Facebook Connect and sports

Chris Caceres · March 26, 2009 · Short URL: https://vator.tv/n/7a1

Sportacular integrates Facebook Connect so we don't watch sports alone

Unless you're a total recluse, watching a sporting event just isn't the same without friends or other spectators. 

The other day I was asked to go watch the Warriors game at a local sports bar. Tired and under the weather -- mostly feeling like I wanted to roam around in sweats and be a couch potato -- I denied the offer and headed home to watch the game by myself.  

Having been used to watching sports with my friends, things felt slightly off. Nobody around me was cheering at Stephen Jackson nailing three pointers, or yelling at Don Nelson’s lack of effort at coaching the losing Warriors. Those are downright shared experiences, in my book.

Slightly bored, and feeling disconnected from the game I turned on an iPhone app I downloaded a little less than a year ago – Sportacular.  

Sportacular, which is produced by Citizen Sports, allows users to see all sorts of stats, news, score updates and standings on pretty much every sport and team the user is looking for.  
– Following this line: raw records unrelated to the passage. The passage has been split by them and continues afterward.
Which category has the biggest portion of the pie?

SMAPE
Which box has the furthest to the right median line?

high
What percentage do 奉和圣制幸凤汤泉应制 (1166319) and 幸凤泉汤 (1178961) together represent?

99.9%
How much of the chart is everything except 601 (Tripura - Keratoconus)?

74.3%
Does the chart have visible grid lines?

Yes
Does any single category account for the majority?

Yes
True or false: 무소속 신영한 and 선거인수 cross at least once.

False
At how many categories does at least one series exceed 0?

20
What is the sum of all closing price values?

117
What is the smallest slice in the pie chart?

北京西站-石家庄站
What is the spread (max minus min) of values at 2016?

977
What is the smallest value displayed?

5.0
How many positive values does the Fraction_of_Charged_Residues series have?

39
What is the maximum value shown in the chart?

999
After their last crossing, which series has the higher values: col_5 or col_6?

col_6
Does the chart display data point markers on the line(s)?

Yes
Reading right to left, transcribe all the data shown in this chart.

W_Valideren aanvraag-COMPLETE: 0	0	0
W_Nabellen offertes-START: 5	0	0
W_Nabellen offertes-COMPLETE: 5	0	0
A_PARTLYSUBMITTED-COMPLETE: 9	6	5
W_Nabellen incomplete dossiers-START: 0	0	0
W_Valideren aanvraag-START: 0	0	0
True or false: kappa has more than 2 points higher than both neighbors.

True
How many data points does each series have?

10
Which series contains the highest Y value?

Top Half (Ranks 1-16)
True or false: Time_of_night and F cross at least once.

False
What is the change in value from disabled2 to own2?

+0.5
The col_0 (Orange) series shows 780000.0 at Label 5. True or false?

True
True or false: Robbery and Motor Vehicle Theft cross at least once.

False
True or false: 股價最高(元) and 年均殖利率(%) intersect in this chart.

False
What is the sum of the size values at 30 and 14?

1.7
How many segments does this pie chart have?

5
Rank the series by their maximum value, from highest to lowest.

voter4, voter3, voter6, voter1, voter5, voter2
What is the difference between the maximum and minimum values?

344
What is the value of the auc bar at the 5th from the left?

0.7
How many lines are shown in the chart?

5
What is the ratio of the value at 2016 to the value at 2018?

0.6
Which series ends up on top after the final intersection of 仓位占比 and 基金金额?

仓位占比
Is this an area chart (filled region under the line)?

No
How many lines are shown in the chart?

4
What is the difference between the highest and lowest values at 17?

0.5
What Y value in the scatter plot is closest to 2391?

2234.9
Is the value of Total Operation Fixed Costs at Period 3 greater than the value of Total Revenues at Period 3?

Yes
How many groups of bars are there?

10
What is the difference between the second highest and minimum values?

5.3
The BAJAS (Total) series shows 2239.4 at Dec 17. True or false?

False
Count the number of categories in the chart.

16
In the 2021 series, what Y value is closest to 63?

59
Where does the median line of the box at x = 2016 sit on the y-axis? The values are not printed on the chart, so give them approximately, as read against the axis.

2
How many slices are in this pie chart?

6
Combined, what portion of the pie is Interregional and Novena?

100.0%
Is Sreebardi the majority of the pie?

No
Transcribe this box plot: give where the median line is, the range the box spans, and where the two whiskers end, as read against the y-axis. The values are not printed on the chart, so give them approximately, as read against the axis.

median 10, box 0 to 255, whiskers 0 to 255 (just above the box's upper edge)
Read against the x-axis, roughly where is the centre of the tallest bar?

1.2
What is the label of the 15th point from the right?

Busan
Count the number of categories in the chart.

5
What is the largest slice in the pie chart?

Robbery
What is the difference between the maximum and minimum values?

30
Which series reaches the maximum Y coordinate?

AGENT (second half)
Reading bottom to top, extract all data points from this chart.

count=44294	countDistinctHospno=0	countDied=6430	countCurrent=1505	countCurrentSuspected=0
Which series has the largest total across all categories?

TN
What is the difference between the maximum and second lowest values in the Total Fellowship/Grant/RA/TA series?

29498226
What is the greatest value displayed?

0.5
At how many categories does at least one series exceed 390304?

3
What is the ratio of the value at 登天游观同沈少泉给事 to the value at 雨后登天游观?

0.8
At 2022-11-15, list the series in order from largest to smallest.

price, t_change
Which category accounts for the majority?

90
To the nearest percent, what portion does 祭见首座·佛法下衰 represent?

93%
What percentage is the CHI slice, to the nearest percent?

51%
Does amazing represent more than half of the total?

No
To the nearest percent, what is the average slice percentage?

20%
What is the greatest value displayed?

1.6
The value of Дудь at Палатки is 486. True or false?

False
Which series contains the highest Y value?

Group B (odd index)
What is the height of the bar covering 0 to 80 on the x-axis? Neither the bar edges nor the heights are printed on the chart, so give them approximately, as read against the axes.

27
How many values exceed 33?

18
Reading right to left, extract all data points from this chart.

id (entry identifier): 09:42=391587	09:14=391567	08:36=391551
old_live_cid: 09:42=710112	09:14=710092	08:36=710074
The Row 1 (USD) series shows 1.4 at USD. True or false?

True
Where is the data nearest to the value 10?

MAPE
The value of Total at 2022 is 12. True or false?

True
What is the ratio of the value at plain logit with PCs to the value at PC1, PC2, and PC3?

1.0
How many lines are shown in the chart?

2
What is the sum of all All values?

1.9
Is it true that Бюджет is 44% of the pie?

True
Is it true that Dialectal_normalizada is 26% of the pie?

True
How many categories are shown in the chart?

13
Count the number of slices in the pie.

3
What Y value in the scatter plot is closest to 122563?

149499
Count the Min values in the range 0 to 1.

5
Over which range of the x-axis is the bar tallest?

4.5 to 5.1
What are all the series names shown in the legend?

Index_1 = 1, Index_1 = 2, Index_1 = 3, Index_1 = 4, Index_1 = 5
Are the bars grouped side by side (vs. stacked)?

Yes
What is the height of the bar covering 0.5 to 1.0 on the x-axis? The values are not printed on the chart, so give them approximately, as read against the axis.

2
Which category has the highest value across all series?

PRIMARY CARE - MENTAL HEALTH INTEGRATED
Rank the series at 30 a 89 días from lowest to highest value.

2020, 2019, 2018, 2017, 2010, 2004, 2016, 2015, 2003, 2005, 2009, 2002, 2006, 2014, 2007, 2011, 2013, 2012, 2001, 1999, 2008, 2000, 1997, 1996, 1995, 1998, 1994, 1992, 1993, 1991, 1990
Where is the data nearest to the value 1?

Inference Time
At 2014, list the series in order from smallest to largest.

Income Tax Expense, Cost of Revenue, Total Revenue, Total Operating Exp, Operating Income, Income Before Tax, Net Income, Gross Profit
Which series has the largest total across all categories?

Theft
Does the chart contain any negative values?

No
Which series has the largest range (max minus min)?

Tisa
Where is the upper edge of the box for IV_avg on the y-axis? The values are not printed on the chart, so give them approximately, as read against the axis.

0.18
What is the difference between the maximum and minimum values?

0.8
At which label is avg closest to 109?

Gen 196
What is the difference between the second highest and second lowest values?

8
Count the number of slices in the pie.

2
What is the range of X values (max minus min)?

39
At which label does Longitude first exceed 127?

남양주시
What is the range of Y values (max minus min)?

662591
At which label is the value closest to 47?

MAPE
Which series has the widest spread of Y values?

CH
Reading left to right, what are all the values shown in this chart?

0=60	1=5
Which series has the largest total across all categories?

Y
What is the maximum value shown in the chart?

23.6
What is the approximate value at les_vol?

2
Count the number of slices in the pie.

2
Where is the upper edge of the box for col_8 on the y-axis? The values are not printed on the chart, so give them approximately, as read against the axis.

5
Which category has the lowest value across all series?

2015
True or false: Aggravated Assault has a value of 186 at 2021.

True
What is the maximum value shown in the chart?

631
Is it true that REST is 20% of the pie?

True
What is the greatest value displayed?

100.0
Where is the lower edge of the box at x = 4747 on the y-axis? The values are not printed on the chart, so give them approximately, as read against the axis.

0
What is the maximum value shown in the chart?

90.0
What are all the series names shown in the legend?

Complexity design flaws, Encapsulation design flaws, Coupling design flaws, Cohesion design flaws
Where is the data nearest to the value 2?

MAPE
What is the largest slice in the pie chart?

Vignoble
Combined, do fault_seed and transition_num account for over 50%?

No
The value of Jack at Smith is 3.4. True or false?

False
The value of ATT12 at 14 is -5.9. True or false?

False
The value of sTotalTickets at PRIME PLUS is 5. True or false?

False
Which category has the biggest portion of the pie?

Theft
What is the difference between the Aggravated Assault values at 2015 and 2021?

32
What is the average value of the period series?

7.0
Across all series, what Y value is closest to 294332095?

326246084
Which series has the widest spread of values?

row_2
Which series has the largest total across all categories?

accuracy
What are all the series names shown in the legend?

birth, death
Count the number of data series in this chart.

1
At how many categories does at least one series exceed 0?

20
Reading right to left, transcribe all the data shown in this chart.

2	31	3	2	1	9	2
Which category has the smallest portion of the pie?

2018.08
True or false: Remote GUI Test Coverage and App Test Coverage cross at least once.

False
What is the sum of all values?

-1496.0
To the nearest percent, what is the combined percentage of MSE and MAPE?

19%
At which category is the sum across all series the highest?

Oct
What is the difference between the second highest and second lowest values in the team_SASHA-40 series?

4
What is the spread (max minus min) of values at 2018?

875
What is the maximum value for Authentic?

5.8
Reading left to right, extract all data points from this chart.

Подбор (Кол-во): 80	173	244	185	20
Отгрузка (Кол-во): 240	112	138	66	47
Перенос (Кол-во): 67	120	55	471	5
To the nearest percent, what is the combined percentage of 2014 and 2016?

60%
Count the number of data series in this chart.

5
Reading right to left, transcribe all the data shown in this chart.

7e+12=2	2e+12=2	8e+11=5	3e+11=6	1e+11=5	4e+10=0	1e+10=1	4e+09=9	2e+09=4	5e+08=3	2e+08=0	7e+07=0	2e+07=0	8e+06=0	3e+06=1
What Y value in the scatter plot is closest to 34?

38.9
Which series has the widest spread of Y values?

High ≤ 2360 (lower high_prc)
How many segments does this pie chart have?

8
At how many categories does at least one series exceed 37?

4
"Dammit warriors,” I said, disheartened by the Warriors' attempt to show some semblance of athletic ability.

Making matters worse, I couldn't even show my disdain to any friend, or even onlooker, who could empathize.

Disengaged, I turned to my iPhone and found the application added a new tab called “Comments.”  This comments feature allowed me to login instantly through means of Facebook Connect.  Once logged on, I found plenty of people chatting and commenting on the terrible game. After scrolling around, I found the same thought running through my head. So, I typed on the screen, “Dammit warriors!”

There, I said it. It was a cathartic excercise that at the least left me saying, "I was heard."

Although not nearly as engaging and fun as watching a good game of basketball with your friends at a bar, Sportacular and Facebook Connect brought the game back to life for me.  I was able to interact and comment on the game with other users even though I wasn’t around anybody.  

I was able to get a hint of that collective enjoyment and collective frustration humanity shares when watching sports together.